Он наклонился к одежде, чтобы передать его Руфи. Он не ошибся в предчувствиях. Что-то случилось. Вот почему Белокун до сих пор не вызывал его на традиционный разговор. Из распахнувшихся карманов женского комбинезона с звоном вывалилась на пол разная мелочь. Руфь засуетилась, бросилась собирать.
— И как они постоянно расстегиваются?
— Легко, если пренебрегать Догматом и не задирать одежду на все пуговицы. С
с другой стороны, как еще хорошей женщине демонстрировать как можно больше своего привлекательного тела? — Талавир подобрал связку магнитных ключей, достал из-под кровати помаду и даже повернул палочку уха.
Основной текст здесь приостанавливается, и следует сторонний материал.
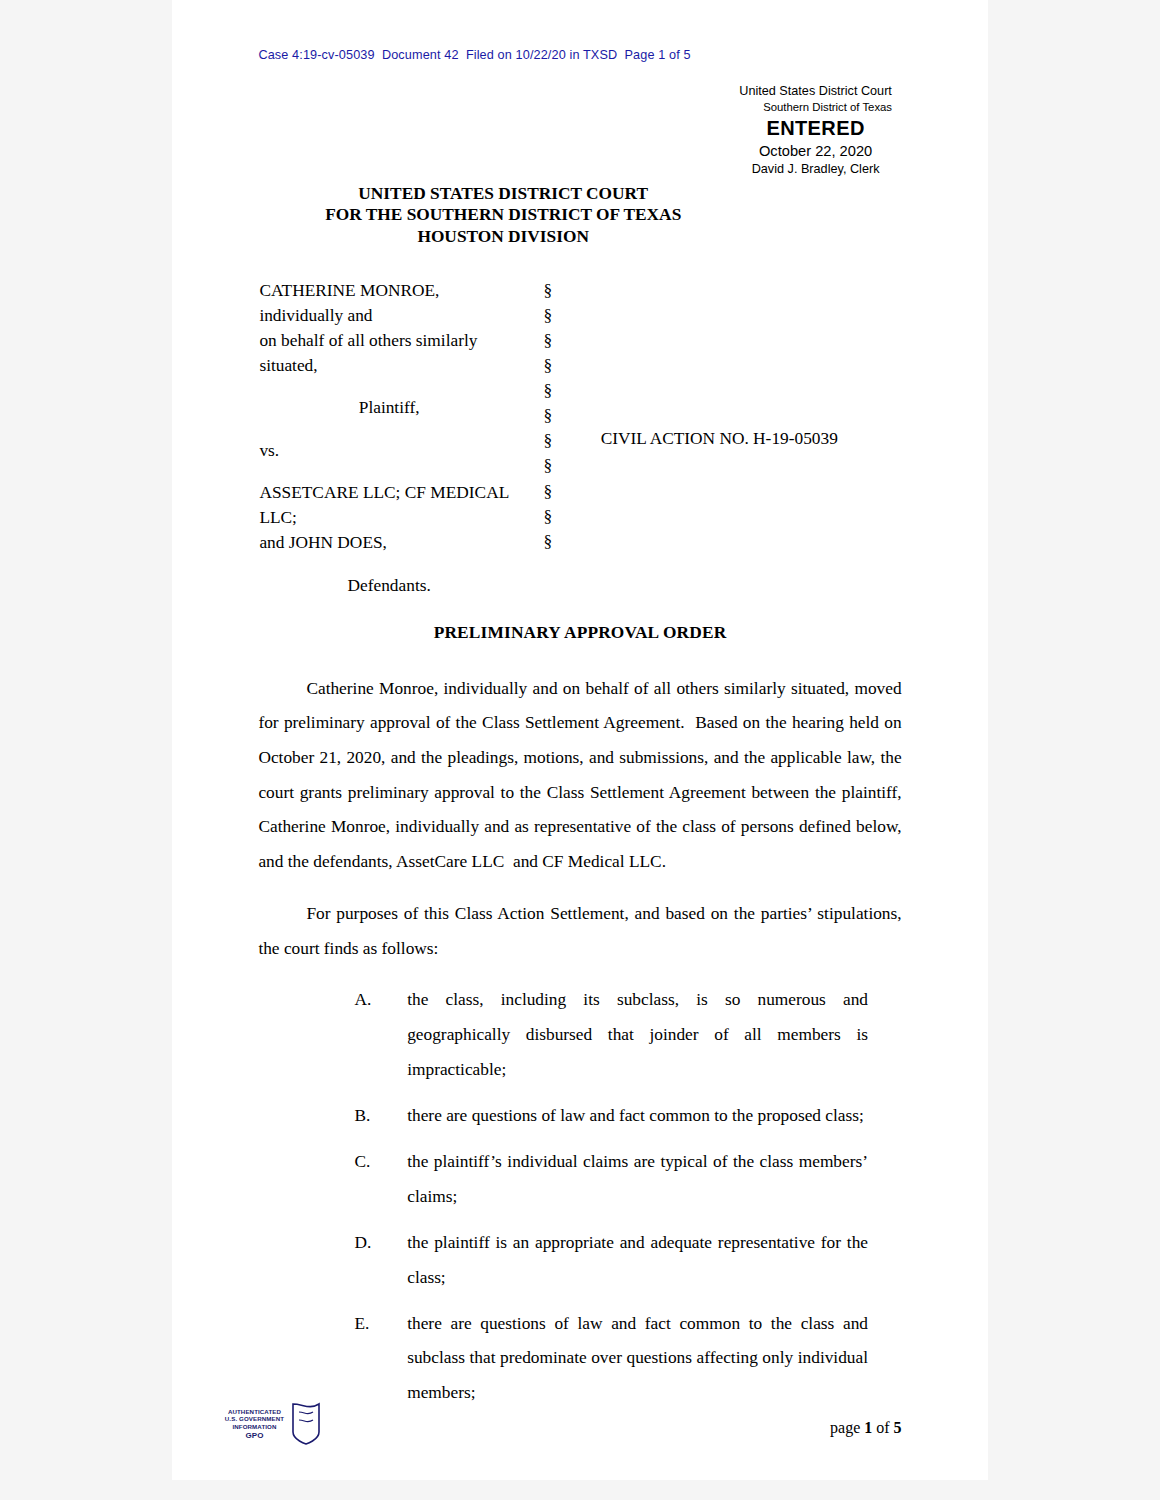Case 4:19-cv-05039 Document 42 Filed on 10/22/20 in TXSD Page 1 of 5
United States District Court
Southern District of Texas
ENTERED
October 22, 2020
David J. Bradley, Clerk
UNITED STATES DISTRICT COURT
FOR THE SOUTHERN DISTRICT OF TEXAS
HOUSTON DIVISION
| CATHERINE MONROE, individually and on behalf of all others similarly situated, Plaintiff, vs. ASSETCARE LLC; CF MEDICAL LLC; and JOHN DOES, Defendants. | § § § § § § § § § § § | CIVIL ACTION NO. H-19-05039 |
PRELIMINARY APPROVAL ORDER
Catherine Monroe, individually and on behalf of all others similarly situated, moved for preliminary approval of the Class Settlement Agreement. Based on the hearing held on October 21, 2020, and the pleadings, motions, and submissions, and the applicable law, the court grants preliminary approval to the Class Settlement Agreement between the plaintiff, Catherine Monroe, individually and as representative of the class of persons defined below, and the defendants, AssetCare LLC and CF Medical LLC.
For purposes of this Class Action Settlement, and based on the parties’ stipulations, the court finds as follows:
A. the class, including its subclass, is so numerous and geographically disbursed that joinder of all members is impracticable;
B. there are questions of law and fact common to the proposed class;
C. the plaintiff’s individual claims are typical of the class members’ claims;
D. the plaintiff is an appropriate and adequate representative for the class;
E. there are questions of law and fact common to the class and subclass that predominate over questions affecting only individual members;
page 1 of 5
AUTHENTICATED
U.S. GOVERNMENT
INFORMATION
GPO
Руфь едва успела ее спрятать. Из динамиков загремели первые ноты гимна Поединка. Он звучал несколько часов и был обязательным к исполнению для всех, кто находился на борту подлодки.
Талавир снисходительно покачал головой, наблюдая, как Руф дергает одежду, поправил свой и затянул:
Я Старший Брат, я винт Старших Братьев, я пес Старших Братьев.
Я воля Двуглавого Бога и его Языка.
Старшие Братья — первые из избранных. Мы хранители памяти, мы единственные знаем правду.
Священный огонь Двуглавого Бога омоет землю, и лучшие, более сильные восстанут на месте слабых и слабодушных.
Старшие Братья будут везде. Славься, Покой, и Язык твой.
Славься! Славься! Славься!
«Мы хранители памяти, мы единственные знаем правду». Эти слова снова напомнили Талавиру о утреннем кошмаре. Он подумал о Брате, который стрелял в него в Шейх-Эле. Брат мог пойти на Брата, только если предал Догматы, предал
Поединка. Но кто кого предал во время той резни? Почему его собственный Брат стремился к его смерти? Была ли во сне хоть крошка правды? Гавен Белокун называл амнезию следствием длительной комы, а сны — фантазиями из-за посттравматического шока. Талавиру не хотелось верить, что бред был отголоском реальных воспоминаний. И все же это мнение не отпускало.
— Славься! Славься! Славься!
Руфь облегченно выдохнула. Следующий гимн прозвучит уже после полудня.
Она забыла об угрозах Талавира и еще раз подошла к маленькому зеркалу и попыталась вырвать синее перо, выросшее слишком близко к брови. В этом была вся Руфь: занималась внешностью больше, чем собственной безопасностью. Но сегодня все было не всегда. Красный огонек снова замигал. Из динамика раздалось ее имя. Это означало, что ее вызвали на мост к руководству станции.
Женщина дернулась, локтем задела зеркальце, оно сорвалось и полетело наземь.
Руфь бросилась к сокровищу. В ее глазах набухли слезы. Губы беззвучно шевелились.
Талавир поднял обломок и мгновенно задержал взгляд на отражении. Из зеркала на него смотрели узкие узкие глаза. Жесткие морщинки собрались в уголках. Он не узнавал изображения. Уснул двадцатилетним, а очнулся чужим взрослым мужчиной. Кома унесла годы и воспоминания, оставила безумные сны о войне и ощущении потери. Он не сможет стать истинным Братом, пока не поймет, что с ним произошло.
Руфь всхлипнула. Она все еще была здесь, и это вернуло Талавира к реальности.
— Это только стекло. Говорят, у чудовищ с земли зеркал вообще нет. И не потому, что в Деште они запрещены. Уроды боятся на себя смотреть. Ты ведь не такая. Ты не уродина. А перья придают шарм, — сказал Талавир то, что она хотела услышать, и заставил ее бросить обломки в мусорку.
— Знаю, — сквозь зубы сказала Руфь. — Я не так глупа, как ты думаешь. Не такая, как ты. Я не хочу вниз, я не хочу в Деште.